__Given records__:
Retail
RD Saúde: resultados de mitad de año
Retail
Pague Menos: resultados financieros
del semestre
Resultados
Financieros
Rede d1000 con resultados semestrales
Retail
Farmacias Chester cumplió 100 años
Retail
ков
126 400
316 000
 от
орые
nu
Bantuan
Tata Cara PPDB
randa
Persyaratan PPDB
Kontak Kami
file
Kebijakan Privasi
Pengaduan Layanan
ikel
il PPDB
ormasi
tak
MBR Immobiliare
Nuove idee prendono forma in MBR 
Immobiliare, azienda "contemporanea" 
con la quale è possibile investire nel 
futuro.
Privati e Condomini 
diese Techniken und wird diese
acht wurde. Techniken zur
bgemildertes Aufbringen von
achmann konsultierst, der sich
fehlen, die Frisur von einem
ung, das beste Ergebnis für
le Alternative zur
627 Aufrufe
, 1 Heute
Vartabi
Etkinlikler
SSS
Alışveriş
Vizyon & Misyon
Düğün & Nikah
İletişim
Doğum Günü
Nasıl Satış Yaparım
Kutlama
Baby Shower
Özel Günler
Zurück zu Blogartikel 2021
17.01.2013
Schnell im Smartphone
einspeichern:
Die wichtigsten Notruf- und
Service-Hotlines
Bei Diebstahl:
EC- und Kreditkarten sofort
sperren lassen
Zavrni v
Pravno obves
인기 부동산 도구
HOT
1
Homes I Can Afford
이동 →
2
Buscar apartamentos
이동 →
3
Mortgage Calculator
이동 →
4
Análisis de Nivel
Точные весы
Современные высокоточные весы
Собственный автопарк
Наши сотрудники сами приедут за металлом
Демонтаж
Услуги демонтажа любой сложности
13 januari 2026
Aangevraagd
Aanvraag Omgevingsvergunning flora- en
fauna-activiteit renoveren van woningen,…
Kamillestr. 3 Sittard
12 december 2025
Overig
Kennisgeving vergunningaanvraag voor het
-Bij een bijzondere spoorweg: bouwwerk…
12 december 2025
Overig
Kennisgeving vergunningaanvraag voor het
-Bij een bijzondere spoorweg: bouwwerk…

__To-do item__:
Counting the line that contains "Aanvraag Omgevingsvergunning flora- en" as the first, copy exactly every line through the end of the records, and nothing else.

__Solved problem__:
Aanvraag Omgevingsvergunning flora- en
fauna-activiteit renoveren van woningen,…
Kamillestr. 3 Sittard
12 december 2025
Overig
Kennisgeving vergunningaanvraag voor het
-Bij een bijzondere spoorweg: bouwwerk…
12 december 2025
Overig
Kennisgeving vergunningaanvraag voor het
-Bij een bijzondere spoorweg: bouwwerk…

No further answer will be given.